[Source records]
• • • • • • •

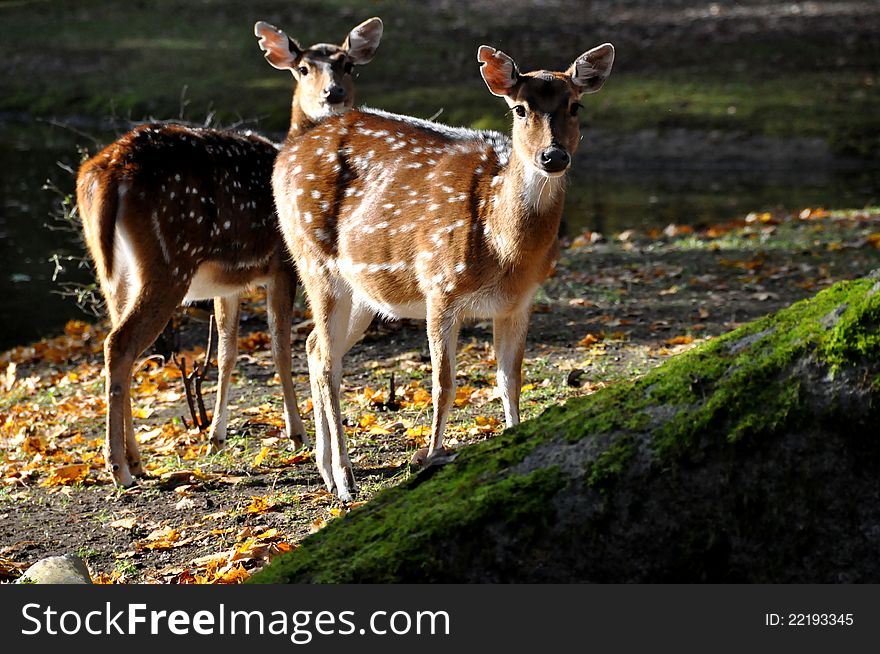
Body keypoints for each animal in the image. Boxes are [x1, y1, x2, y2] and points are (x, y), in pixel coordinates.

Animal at [72, 16, 382, 486]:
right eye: (304, 68)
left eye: (348, 65)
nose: (334, 94)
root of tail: (106, 173)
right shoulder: (282, 265)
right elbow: (279, 345)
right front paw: (295, 432)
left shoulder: (228, 283)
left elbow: (226, 351)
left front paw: (216, 436)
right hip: (169, 261)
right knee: (119, 344)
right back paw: (119, 469)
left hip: (112, 270)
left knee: (117, 343)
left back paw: (138, 461)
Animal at [272, 42, 616, 502]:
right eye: (520, 109)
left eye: (575, 105)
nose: (553, 156)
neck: (504, 248)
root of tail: (289, 147)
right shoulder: (440, 285)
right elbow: (444, 383)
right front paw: (432, 456)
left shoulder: (520, 301)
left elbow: (510, 379)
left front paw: (515, 440)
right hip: (313, 259)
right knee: (327, 361)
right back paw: (345, 480)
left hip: (363, 289)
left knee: (312, 346)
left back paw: (326, 471)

• • • • • • •

* _TASK TO CARRY OUT_:
Each line from the start of the entries through the line with "left front paw: (216, 436)" is to be restated exactly, and the pictures are to be skipped.

* _OUTPUT FOR THIS TASK_:
Body keypoints for each animal in the image. Boxes are [x1, y1, x2, y2] and points are (x, y), in pixel coordinates.

Animal at [72, 16, 382, 486]:
right eye: (304, 68)
left eye: (348, 65)
nose: (334, 94)
root of tail: (106, 173)
right shoulder: (282, 265)
right elbow: (279, 345)
right front paw: (295, 432)
left shoulder: (228, 283)
left elbow: (226, 351)
left front paw: (216, 436)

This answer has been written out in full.